§ **EXTRAIT À LIRE**
↓

L’État actuel du projet de « Répertoire des données musicales de la presse québécoise » de l’Université Laval

Vol. 13, no. 1, Printemps 2011

par BELLEMARE, Luc

Lucien Poirier

Luc Bellemare est étudiant au doctorat en musicologie à l’Université Laval et se spécialise en histoire de la musique populaire québécoise. Il est également impliqué dans la Société québécoise de recherche en musique (SQRM).

Que ce soit en matière de folklore et danses traditionnelles, de répertoire classique et religieux ou de chanson populaire, la recherche sur l’histoire de la musique au Québec a assurément fait des progrès remarquables depuis une trentaine d’années. Sans entrer dans le détail, pensons seulement à l’Encyclopédie de la musique au Canada en ligne (www.thecanadianencyclopedia.com), aux articles sur la page web de la Société québécoise de recherche en musique (www.sqrm.qc.ca), au site Québec Info Musique (www.qim.com) et à la récente parution de la Chronologie musicale du Québec. Il va sans dire que ces réalisations servent aussi bien les spécialistes et les amateurs curieux que les journalistes et chroniqueurs de tout acabit.

↑

§ **DONNÉES FOURNIES**
↓

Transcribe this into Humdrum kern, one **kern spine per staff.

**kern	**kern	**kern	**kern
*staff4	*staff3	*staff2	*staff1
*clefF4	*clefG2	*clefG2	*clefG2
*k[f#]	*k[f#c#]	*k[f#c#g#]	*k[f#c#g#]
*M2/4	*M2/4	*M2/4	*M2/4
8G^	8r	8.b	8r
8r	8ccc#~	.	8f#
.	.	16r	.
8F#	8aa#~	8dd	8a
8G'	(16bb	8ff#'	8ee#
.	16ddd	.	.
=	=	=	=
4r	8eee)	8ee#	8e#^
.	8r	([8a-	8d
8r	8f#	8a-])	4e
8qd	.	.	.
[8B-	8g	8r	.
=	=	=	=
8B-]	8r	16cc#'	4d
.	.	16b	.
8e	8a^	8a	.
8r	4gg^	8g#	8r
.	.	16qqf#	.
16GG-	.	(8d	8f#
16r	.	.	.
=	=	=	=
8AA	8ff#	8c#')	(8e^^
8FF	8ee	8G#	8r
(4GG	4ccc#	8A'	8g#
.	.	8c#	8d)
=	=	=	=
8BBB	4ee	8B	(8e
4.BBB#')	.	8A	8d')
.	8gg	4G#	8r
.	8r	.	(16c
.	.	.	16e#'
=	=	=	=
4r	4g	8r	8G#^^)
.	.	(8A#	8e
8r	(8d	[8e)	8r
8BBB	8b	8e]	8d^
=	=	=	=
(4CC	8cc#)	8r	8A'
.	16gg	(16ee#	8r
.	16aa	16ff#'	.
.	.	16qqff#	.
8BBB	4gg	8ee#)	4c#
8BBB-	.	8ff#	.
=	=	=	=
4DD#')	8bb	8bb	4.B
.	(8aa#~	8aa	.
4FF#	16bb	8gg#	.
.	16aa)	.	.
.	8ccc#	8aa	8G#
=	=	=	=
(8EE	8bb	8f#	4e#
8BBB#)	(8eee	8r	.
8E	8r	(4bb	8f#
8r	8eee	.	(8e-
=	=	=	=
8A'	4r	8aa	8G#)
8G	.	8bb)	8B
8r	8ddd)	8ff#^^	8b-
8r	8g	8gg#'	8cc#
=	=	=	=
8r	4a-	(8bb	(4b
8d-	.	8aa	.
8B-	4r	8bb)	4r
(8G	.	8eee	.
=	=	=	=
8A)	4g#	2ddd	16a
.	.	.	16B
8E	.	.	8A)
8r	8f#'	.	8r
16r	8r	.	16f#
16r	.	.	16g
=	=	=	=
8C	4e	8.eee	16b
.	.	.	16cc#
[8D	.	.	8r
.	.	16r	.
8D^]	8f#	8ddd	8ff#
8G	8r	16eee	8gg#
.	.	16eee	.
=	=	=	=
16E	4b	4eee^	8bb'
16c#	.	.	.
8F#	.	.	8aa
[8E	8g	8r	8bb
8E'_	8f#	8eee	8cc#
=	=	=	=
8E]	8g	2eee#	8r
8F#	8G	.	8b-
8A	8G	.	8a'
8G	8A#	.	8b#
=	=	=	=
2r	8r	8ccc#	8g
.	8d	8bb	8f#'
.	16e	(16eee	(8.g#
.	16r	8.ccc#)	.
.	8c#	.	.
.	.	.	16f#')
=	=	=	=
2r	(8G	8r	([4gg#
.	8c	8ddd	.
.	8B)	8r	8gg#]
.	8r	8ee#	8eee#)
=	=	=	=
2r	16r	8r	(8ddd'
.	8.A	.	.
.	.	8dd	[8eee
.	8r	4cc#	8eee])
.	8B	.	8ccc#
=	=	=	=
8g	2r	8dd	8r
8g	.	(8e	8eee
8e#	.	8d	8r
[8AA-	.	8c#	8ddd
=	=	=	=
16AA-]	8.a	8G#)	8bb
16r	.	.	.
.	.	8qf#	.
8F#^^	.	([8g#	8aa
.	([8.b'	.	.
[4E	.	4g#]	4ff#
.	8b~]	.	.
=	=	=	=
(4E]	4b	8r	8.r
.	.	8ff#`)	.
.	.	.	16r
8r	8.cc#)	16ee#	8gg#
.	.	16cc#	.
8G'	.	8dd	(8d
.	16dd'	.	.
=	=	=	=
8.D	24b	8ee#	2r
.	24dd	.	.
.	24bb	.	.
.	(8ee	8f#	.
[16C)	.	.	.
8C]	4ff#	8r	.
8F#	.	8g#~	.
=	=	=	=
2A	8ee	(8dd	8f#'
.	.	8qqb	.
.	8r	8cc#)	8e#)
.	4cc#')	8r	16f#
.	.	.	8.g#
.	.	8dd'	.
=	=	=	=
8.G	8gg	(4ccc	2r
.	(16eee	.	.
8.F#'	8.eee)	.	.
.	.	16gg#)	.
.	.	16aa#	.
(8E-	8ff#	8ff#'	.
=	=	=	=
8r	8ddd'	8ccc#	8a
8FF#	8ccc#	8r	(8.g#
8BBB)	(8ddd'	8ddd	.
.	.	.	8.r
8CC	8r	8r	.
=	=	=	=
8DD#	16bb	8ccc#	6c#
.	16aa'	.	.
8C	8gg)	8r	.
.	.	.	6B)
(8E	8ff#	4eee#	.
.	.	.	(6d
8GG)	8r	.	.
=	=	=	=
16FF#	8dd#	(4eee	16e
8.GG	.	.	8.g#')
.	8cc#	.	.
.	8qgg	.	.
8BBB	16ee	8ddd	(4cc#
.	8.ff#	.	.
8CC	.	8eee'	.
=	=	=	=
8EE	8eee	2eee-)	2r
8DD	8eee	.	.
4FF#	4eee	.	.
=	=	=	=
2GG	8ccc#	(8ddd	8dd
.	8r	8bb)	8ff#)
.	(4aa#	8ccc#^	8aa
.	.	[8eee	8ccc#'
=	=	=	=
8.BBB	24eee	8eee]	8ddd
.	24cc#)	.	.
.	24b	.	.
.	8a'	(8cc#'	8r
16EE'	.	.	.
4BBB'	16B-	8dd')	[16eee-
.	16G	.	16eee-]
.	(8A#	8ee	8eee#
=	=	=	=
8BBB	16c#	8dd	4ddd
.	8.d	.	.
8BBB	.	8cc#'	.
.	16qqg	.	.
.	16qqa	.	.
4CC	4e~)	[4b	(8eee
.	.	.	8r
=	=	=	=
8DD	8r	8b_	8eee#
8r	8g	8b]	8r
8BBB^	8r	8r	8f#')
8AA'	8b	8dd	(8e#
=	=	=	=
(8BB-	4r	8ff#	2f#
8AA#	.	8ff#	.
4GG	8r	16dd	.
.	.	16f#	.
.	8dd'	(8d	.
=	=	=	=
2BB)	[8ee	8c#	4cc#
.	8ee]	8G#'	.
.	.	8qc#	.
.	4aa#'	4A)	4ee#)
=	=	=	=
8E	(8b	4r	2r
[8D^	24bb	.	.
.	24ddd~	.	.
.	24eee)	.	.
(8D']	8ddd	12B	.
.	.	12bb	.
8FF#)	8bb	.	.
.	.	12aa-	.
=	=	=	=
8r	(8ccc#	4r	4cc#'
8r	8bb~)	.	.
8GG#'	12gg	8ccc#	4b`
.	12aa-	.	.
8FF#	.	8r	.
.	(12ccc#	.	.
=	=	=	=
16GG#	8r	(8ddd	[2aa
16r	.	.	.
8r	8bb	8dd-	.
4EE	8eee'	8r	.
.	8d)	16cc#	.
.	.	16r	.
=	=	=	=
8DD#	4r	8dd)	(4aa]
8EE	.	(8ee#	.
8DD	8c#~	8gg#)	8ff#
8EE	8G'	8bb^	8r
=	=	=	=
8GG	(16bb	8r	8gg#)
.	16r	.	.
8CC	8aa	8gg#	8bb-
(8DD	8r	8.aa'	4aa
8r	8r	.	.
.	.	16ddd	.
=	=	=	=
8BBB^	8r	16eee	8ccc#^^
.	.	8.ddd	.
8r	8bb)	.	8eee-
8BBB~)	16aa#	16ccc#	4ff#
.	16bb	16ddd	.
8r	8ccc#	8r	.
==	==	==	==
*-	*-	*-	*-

↑

§ **TÂCHES À RÉALISER**
[1] Répondez aux questions suivantes d’après l’extrait :
(a) Dans quel programme et dans quelle université Luc Bellemare étudie-t-il ?
(b) Depuis combien de temps la recherche sur l’histoire de la musique au Québec a-t-elle fait des progrès remarquables ?
(c) Quelle publication l’extrait qualifie-t-il de parution récente ?
[2] Résumez l’extrait en deux phrases.
[3] Reproduisez le passage de l’extrait qui commence à « L’État actuel du » et se termine à « en musique (SQRM). ».
Les données fournies constituent un matériau indépendant de l’extrait.

§ **RÉPONSES ATTENDUES**
[1]
(a) Au doctorat en musicologie, à l’Université Laval.
(b) Depuis une trentaine d’années.
(c) La Chronologie musicale du Québec.

[2] Luc Bellemare, doctorant en musicologie à l’Université Laval spécialisé en histoire de la musique populaire québécoise, est impliqué dans la Société québécoise de recherche en musique. Selon lui, la recherche sur l’histoire de la musique au Québec a fait des progrès remarquables depuis une trentaine d’années, comme en témoignent plusieurs ressources en ligne et publications qui servent autant les spécialistes et les amateurs que les journalistes.

[3]
L’État actuel du projet de « Répertoire des données musicales de la presse québécoise » de l’Université Laval

Vol. 13, no. 1, Printemps 2011

par BELLEMARE, Luc

Lucien Poirier

Luc Bellemare est étudiant au doctorat en musicologie à l’Université Laval et se spécialise en histoire de la musique populaire québécoise. Il est également impliqué dans la Société québécoise de recherche en musique (SQRM).